** Opening RECORDED INFORMATION block **

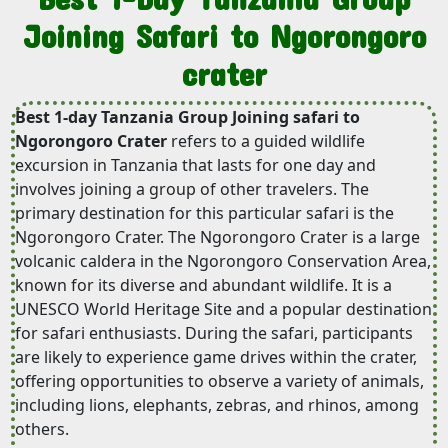
Joining Safari to Ngorongoro
crater
Best 1-day Tanzania Group Joining safari to
Ngorongoro Crater
refers to a guided wildlife
excursion in Tanzania that lasts for one day and
involves joining a group of other travelers. The
primary destination for this particular safari is the
Ngorongoro Crater. The Ngorongoro Crater is a large
volcanic caldera in the Ngorongoro Conservation Area,
known for its diverse and abundant wildlife. It is a
UNESCO World Heritage Site and a popular destination
for safari enthusiasts. During the safari, participants
are likely to experience game drives within the crater,
offering opportunities to observe a variety of animals,
including lions, elephants, zebras, and rhinos, among
others.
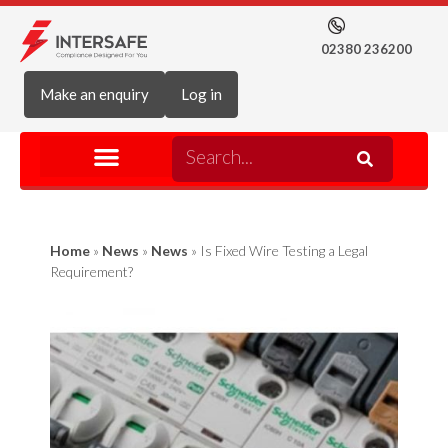
02380 236200
Make an enquiry
Log in
Home
»
News
»
News
»
Is Fixed Wire Testing a Legal
Requirement?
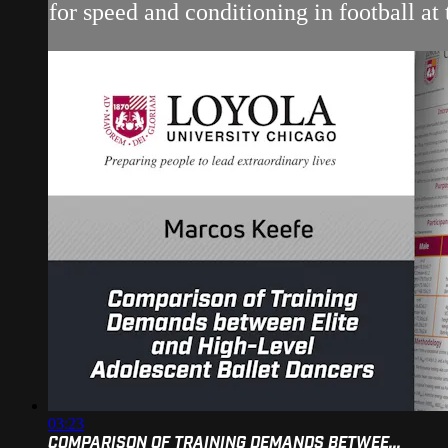
for speed and conditioning in football 
03:23
COMPARISON OF TRAINING DEMANDS BETWEE...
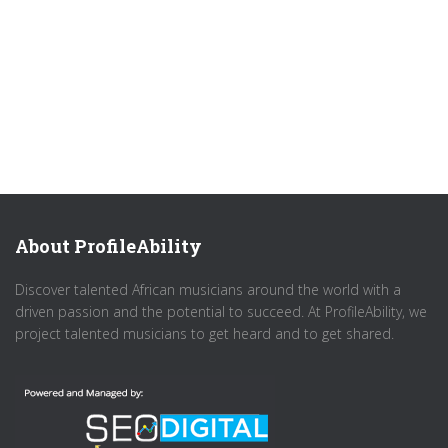
About ProfileAbility
Discover talented African musicians around the world with a
driven passion and the potential to succeed. At ProfileAbility, we
project talented musicians to get heard and to get shared.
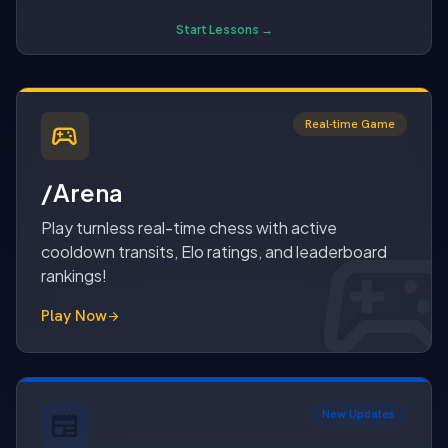
Start Lessons →
Real-time Game
sports_esports
/Arena
sports_espo
sports_esport
Play turnless real-time chess with active
cooldown transits, Elo ratings, and leaderboard
rankings!
Play Now
arrow_forward
New Updates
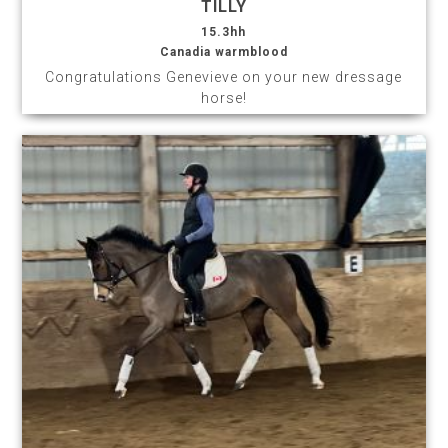
TILLY
15.3hh
Canadia warmblood
Congratulations Genevieve on your new dressage
horse!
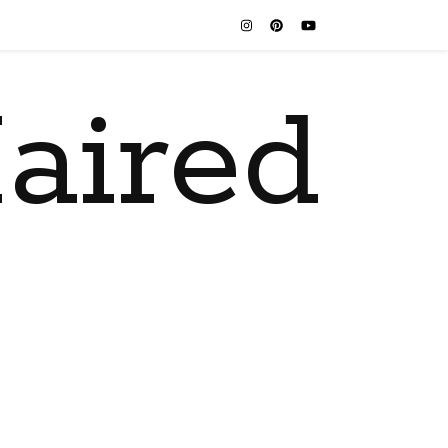
aired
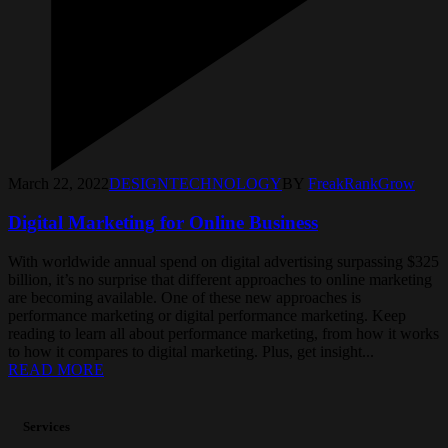
March 22, 2022
DESIGN
TECHNOLOGY
BY
FreakRankGrow
Digital Marketing for Online Business
With worldwide annual spend on digital advertising surpassing $325
billion, it’s no surprise that different approaches to online marketing
are becoming available. One of these new approaches is
performance marketing or digital performance marketing. Keep
reading to learn all about performance marketing, from how it works
to how it compares to digital marketing. Plus, get insight...
READ MORE
Services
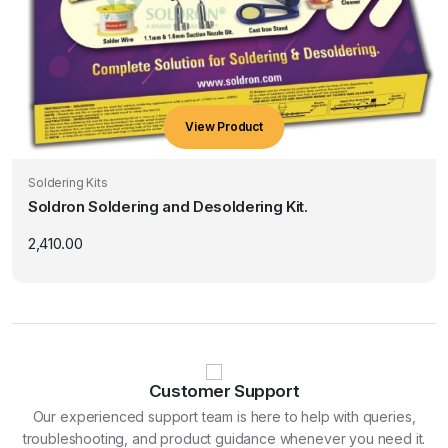
View Product
Soldering Kits
Soldron Soldering and Desoldering Kit.
2,410.00
Customer Support
Our experienced support team is here to help with queries,
troubleshooting, and product guidance whenever you need it.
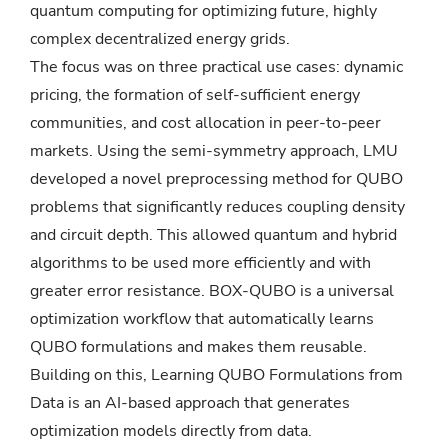
quantum computing for optimizing future, highly
complex decentralized energy grids.
The focus was on three practical use cases: dynamic
pricing, the formation of self-sufficient energy
communities, and cost allocation in peer-to-peer
markets. Using the semi-symmetry approach, LMU
developed a novel preprocessing method for QUBO
problems that significantly reduces coupling density
and circuit depth. This allowed quantum and hybrid
algorithms to be used more efficiently and with
greater error resistance. BOX-QUBO is a universal
optimization workflow that automatically learns
QUBO formulations and makes them reusable.
Building on this, Learning QUBO Formulations from
Data is an AI-based approach that generates
optimization models directly from data.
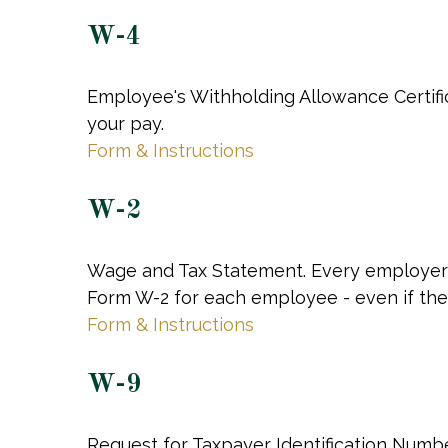
W-4
Employee's Withholding Allowance Certifi
your pay.
Form & Instructions
W-2
Wage and Tax Statement. Every employer 
Form W-2 for each employee - even if the
Form & Instructions
W-9
Request for Taxpayer Identification Number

** Closing RECORDED INFORMATION block **

[PROBLEM]
Quote, exactly and only, the lines from the first line of the data above through the line containing "primary destination for". The pictures do not belong in it.

[TASK ANSWER]
Joining Safari to Ngorongoro
crater
Best 1-day Tanzania Group Joining safari to
Ngorongoro Crater
refers to a guided wildlife
excursion in Tanzania that lasts for one day and
involves joining a group of other travelers. The
primary destination for this particular safari is the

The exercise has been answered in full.